Growth Numbers Every Owner / Program Lead Should Know…

# of Leads

# of Trials

Show Rate

# of Enrolments

Attrition Rate

These tell us where the problems are in terms of students. (Not finance, although they are connected)

If you get 100 leads per month and book 60 trials, that’s 60%

Of those 60 if 45 show up thats 75%

And of those 45 that show up, if you sign up 30 that’s a 67% close rate.

100 x 60% x 75% x 67% = 30 New Members

Now if we bring those percentages up by 10% each. A little more follow up on leads, a little more follow up before appointments, a little better sign up process…

100 x 70% x 85% x 75% = 45 New Members

Didn’t need more leads, just a refined process.

To get more members it’s just looking at those 4 numbers and seeing where the most room, the low hanging fruit is. And dialing that in.

It also affects our advertising. If a lead costs $20 in ad spend, and every 30 out of 100 leads ends up a member, I have a cost of acquisition of $66.66.

It also affects our advertising. If a lead costs $20 in ad spend, and every 45 out of 100 leads ends up a member, I have a cost of acquisition of $44.44.

Knowing the approximate “cost” of a new member lets me plan out promotions and advertising.

This does change based on lead source to some degree as well. A lead from a Referral > a lead from organic search > a lead from advertising > a lead from an event. You’re not likely to hold a Easter Egg Hunt, collect 600 leads, then sign up 270 new members from it.
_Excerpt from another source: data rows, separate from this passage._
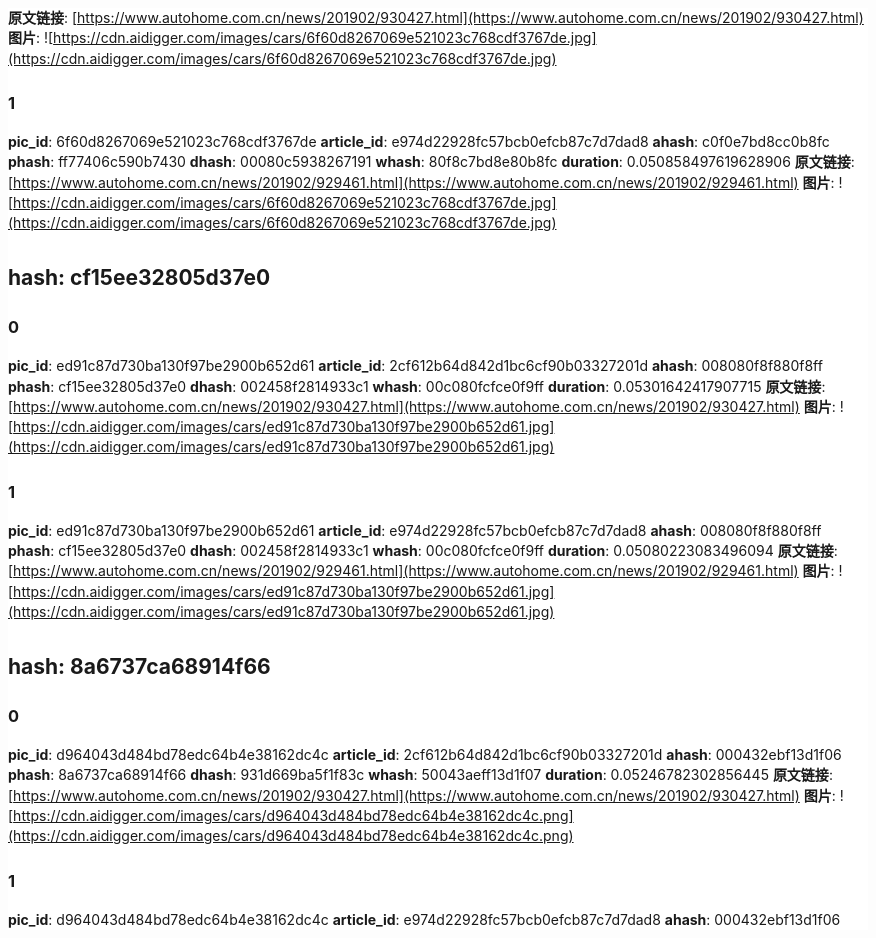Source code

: **原文链接**: [https://www.autohome.com.cn/news/201902/930427.html](https://www.autohome.com.cn/news/201902/930427.html)
**图片**: ![https://cdn.aidigger.com/images/cars/6f60d8267069e521023c768cdf3767de.jpg](https://cdn.aidigger.com/images/cars/6f60d8267069e521023c768cdf3767de.jpg)
### 1
**pic_id**: 6f60d8267069e521023c768cdf3767de
**article_id**: e974d22928fc57bcb0efcb87c7d7dad8
**ahash**: c0f0e7bd8cc0b8fc
**phash**: ff77406c590b7430
**dhash**: 00080c5938267191
**whash**: 80f8c7bd8e80b8fc
**duration**: 0.050858497619628906
**原文链接**: [https://www.autohome.com.cn/news/201902/929461.html](https://www.autohome.com.cn/news/201902/929461.html)
**图片**: ![https://cdn.aidigger.com/images/cars/6f60d8267069e521023c768cdf3767de.jpg](https://cdn.aidigger.com/images/cars/6f60d8267069e521023c768cdf3767de.jpg)
## hash: cf15ee32805d37e0
### 0
**pic_id**: ed91c87d730ba130f97be2900b652d61
**article_id**: 2cf612b64d842d1bc6cf90b03327201d
**ahash**: 008080f8f880f8ff
**phash**: cf15ee32805d37e0
**dhash**: 002458f2814933c1
**whash**: 00c080fcfce0f9ff
**duration**: 0.05301642417907715
**原文链接**: [https://www.autohome.com.cn/news/201902/930427.html](https://www.autohome.com.cn/news/201902/930427.html)
**图片**: ![https://cdn.aidigger.com/images/cars/ed91c87d730ba130f97be2900b652d61.jpg](https://cdn.aidigger.com/images/cars/ed91c87d730ba130f97be2900b652d61.jpg)
### 1
**pic_id**: ed91c87d730ba130f97be2900b652d61
**article_id**: e974d22928fc57bcb0efcb87c7d7dad8
**ahash**: 008080f8f880f8ff
**phash**: cf15ee32805d37e0
**dhash**: 002458f2814933c1
**whash**: 00c080fcfce0f9ff
**duration**: 0.05080223083496094
**原文链接**: [https://www.autohome.com.cn/news/201902/929461.html](https://www.autohome.com.cn/news/201902/929461.html)
**图片**: ![https://cdn.aidigger.com/images/cars/ed91c87d730ba130f97be2900b652d61.jpg](https://cdn.aidigger.com/images/cars/ed91c87d730ba130f97be2900b652d61.jpg)
## hash: 8a6737ca68914f66
### 0
**pic_id**: d964043d484bd78edc64b4e38162dc4c
**article_id**: 2cf612b64d842d1bc6cf90b03327201d
**ahash**: 000432ebf13d1f06
**phash**: 8a6737ca68914f66
**dhash**: 931d669ba5f1f83c
**whash**: 50043aeff13d1f07
**duration**: 0.05246782302856445
**原文链接**: [https://www.autohome.com.cn/news/201902/930427.html](https://www.autohome.com.cn/news/201902/930427.html)
**图片**: ![https://cdn.aidigger.com/images/cars/d964043d484bd78edc64b4e38162dc4c.png](https://cdn.aidigger.com/images/cars/d964043d484bd78edc64b4e38162dc4c.png)
### 1
**pic_id**: d964043d484bd78edc64b4e38162dc4c
**article_id**: e974d22928fc57bcb0efcb87c7d7dad8
**ahash**: 000432ebf13d1f06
Attrition lets me know another important number. If I have a 10% attrition in a school with 150 members, I need to sign up 15 new members every month just to stay the same.

Or from the other side, if I sign up 15 members a month and have a 10% attrition rate, I would level out at 150 members. (15 / 10%)

Dropping that by 2% to 8% means even if I sign up the exact same number of members, my school will now max out at 187 members instead of 150 (15 / 8%).

A good attrition target is actually 5%, which would be 15 / .05 = 300 members before maxing out.

As you get bigger, attrition becomes more and more of a priority as it becomes harder. It is much easier to maintain 5% attrition in a 80 member school then it is in a 300 member school.